(Activity):
Write out, word for word, the part of the turned-boxes forum thread below from "## monkeybiter (20" to "Detail (20 Apr 2013)".

(Text excerpt):
Start of Block

# A few turned boxes



## Black Magic Detail (19 Apr 2013)

A few more turned boxes,woods used were walnut,cherry,purple heart and zebrano .finishes were oil and wax and acrylic gloss





















































































thanks for looking ,all constructive comments welcome

regards 
stevie


----------



## monkeybiter (20 Apr 2013)

Some lovely boxes there,mostly very attractive forms and finishes. Not too keen on the oversize lid in piccy no.12.

One general criticism if I may, the grain is not matched across the lid and the body, which clashes a little to my eye.

Question; how do you stop the stored wax penetrating the wood? Do you use a particular finish on the interior or maybe the wax is in a little jar inside the wood box?


----------



## Black Magic Detail (20 Apr 2013)

monkeybiter":xmmq3bde said:


> Some lovely boxes there,mostly very attractive forms and finishes. Not too keen on the oversize lid in piccy no.12.
> 
> One general criticism if I may, the grain is not matched across the lid and the body, which clashes a little to my eye.
> 
> Question; how do you stop the stored wax penetrating the wood? Do you use a particular finish on the interior or maybe the wax is in a little jar inside the wood box?

End of Block

(Extracted information):
Start of Block

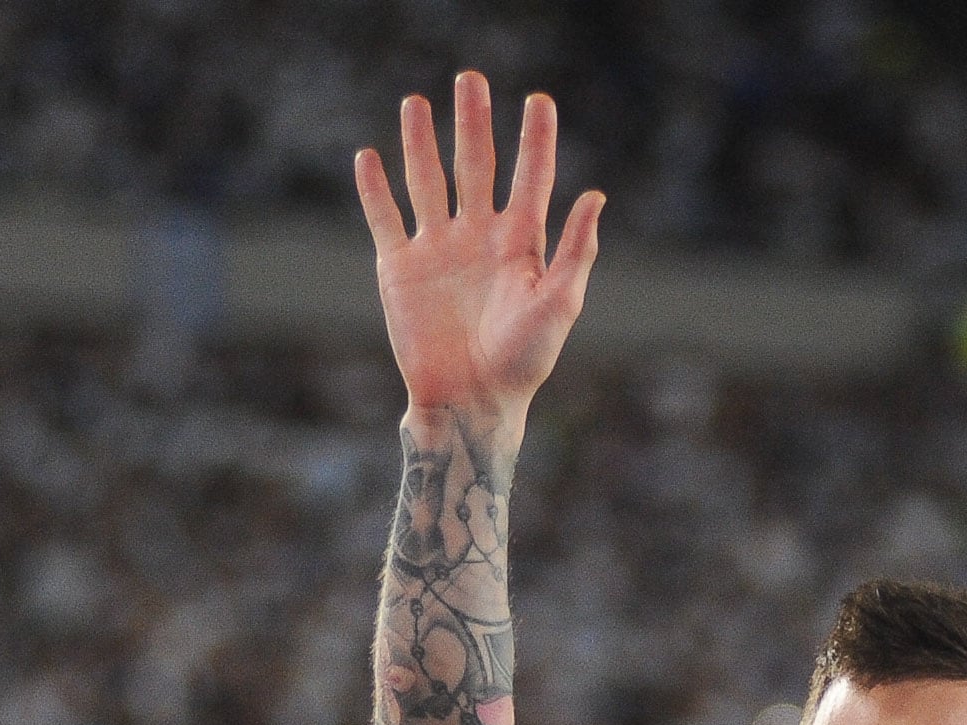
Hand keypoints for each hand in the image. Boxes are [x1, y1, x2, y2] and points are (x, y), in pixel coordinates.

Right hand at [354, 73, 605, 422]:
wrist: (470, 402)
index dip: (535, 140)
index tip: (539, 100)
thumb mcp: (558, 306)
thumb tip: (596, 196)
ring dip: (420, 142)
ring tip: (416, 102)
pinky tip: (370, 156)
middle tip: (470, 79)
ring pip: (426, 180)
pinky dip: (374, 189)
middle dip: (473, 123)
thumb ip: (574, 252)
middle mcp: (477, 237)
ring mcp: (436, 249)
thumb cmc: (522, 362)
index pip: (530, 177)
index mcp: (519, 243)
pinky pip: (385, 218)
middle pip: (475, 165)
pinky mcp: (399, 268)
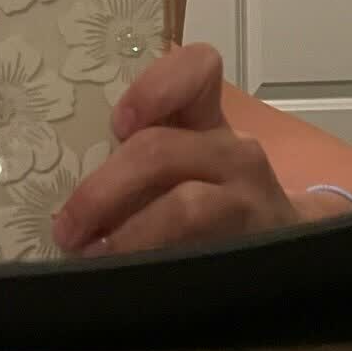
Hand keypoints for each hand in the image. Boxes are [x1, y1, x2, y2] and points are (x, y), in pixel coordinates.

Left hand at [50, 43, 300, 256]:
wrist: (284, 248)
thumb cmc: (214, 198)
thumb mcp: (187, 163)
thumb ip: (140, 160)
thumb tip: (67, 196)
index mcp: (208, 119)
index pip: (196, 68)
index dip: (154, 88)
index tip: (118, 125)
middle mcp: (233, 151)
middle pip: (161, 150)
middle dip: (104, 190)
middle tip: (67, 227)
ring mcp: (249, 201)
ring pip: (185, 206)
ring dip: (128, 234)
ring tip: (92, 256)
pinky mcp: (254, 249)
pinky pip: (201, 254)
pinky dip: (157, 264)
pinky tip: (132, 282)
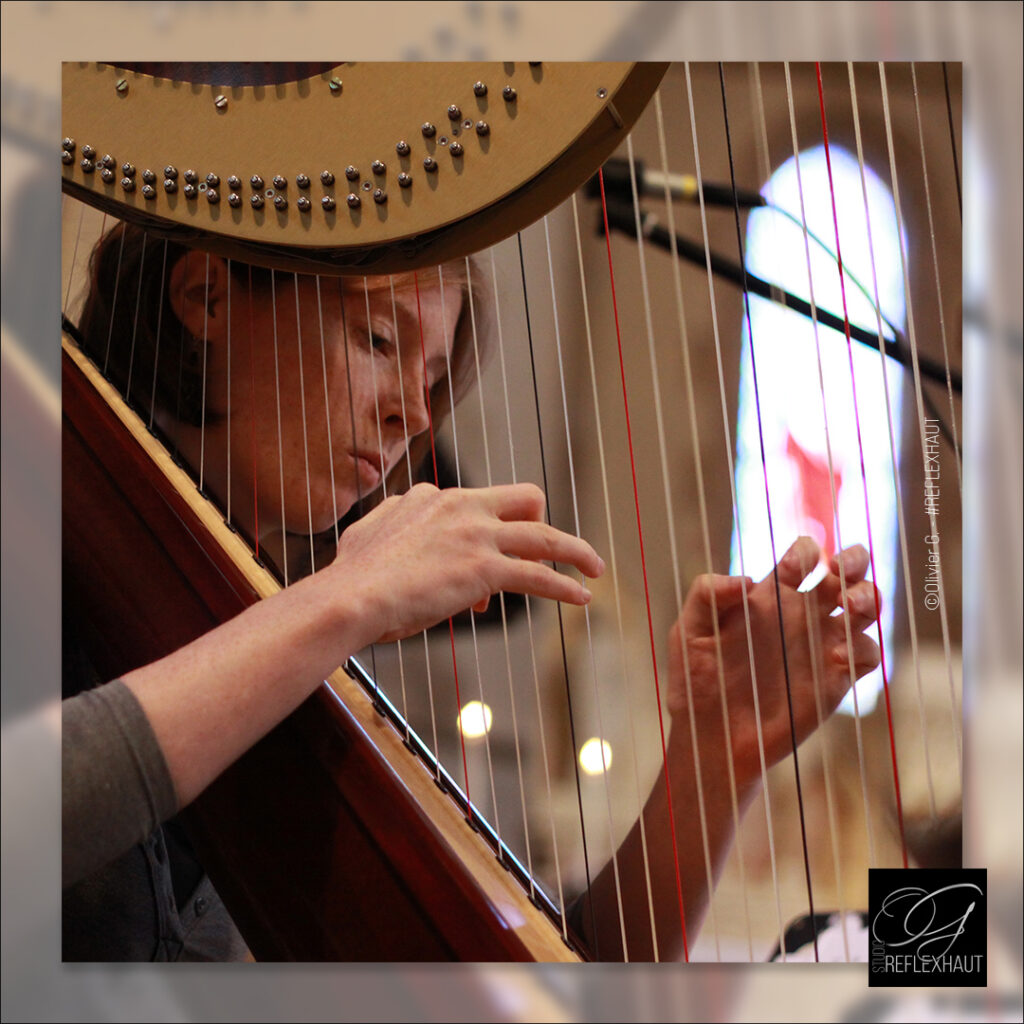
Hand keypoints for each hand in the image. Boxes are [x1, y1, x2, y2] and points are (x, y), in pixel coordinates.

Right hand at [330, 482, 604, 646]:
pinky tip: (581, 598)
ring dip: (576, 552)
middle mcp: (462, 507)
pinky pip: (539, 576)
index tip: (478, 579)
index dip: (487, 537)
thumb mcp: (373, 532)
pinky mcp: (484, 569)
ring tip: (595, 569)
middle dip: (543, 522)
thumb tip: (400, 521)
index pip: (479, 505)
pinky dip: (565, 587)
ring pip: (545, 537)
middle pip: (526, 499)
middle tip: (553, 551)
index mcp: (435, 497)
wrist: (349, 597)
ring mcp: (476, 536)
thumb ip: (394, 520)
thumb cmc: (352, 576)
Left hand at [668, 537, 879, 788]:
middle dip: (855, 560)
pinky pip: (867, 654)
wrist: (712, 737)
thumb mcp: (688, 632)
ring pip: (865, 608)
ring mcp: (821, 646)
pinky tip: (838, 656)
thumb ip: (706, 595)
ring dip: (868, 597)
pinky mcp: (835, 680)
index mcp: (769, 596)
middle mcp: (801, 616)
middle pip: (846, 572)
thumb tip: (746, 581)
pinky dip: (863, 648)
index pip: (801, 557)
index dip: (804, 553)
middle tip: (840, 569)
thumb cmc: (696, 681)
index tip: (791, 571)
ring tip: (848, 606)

End of Block

(Answer space):
## monkeybiter (20 Apr 2013)

Some lovely boxes there,mostly very attractive forms and finishes. Not too keen on the oversize lid in piccy no.12.

One general criticism if I may, the grain is not matched across the lid and the body, which clashes a little to my eye.

Question; how do you stop the stored wax penetrating the wood? Do you use a particular finish on the interior or maybe the wax is in a little jar inside the wood box?


----------



## Black Magic Detail (20 Apr 2013)